Le Tribunal Administratif de Rennes a rejeté la requête de M. A, ressortissant albanais, qui contestait le refus de l'OFII de lui accorder les conditions matérielles d'accueil. Le requérant invoquait une procédure irrégulière, faute d'avoir été informé dans une langue comprise, et une méconnaissance de sa situation de vulnérabilité. Le tribunal a estimé que la fiche d'évaluation de vulnérabilité, signée par l'intéressé, établissait qu'il avait été informé en français, une langue qu'il comprend, et que les autres moyens n'étaient pas fondés. La solution retenue est le rejet de la demande d'annulation et des conclusions accessoires.
Le Tribunal Administratif de Rennes a rejeté la requête de Mme B, ressortissante albanaise, qui contestait l'arrêté du préfet d'Ille-et-Vilaine du 22 janvier 2025 l'assignait à résidence pour 45 jours. Le tribunal a jugé l'arrêté suffisamment motivé et a écarté le défaut d'examen particulier, malgré une erreur matérielle dans le nom. Il a estimé que l'assignation à résidence, assortie d'obligations de présentation et de plages horaires, n'était pas disproportionnée et que l'éloignement restait une perspective raisonnable, conformément aux articles L. 731-1, L. 733-1 et L. 733-2 du code de l'entrée et du séjour des étrangers et du droit d'asile.

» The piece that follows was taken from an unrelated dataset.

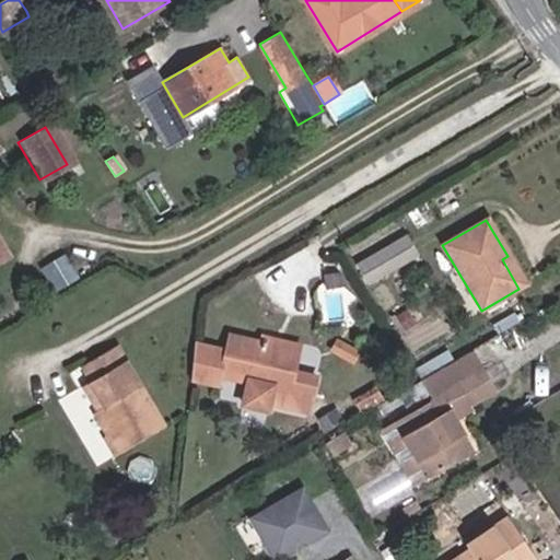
[(382,255),(356,270),(364,286),(416,255),(403,231),(375,245),(382,255)]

Le Tribunal administratif de Rennes, statuant en référé sur le fondement de l'article L. 521-1 du code de justice administrative, a été saisi par Mme B d'une demande de suspension de l'exécution d'un arrêté municipal l'excluant temporairement de ses fonctions pour quinze jours. La requérante s'est désistée de son recours. Le juge des référés a donné acte de ce désistement pur et simple, sans tenir d'audience, et a rejeté les conclusions de la commune de Lorient au titre des frais de justice.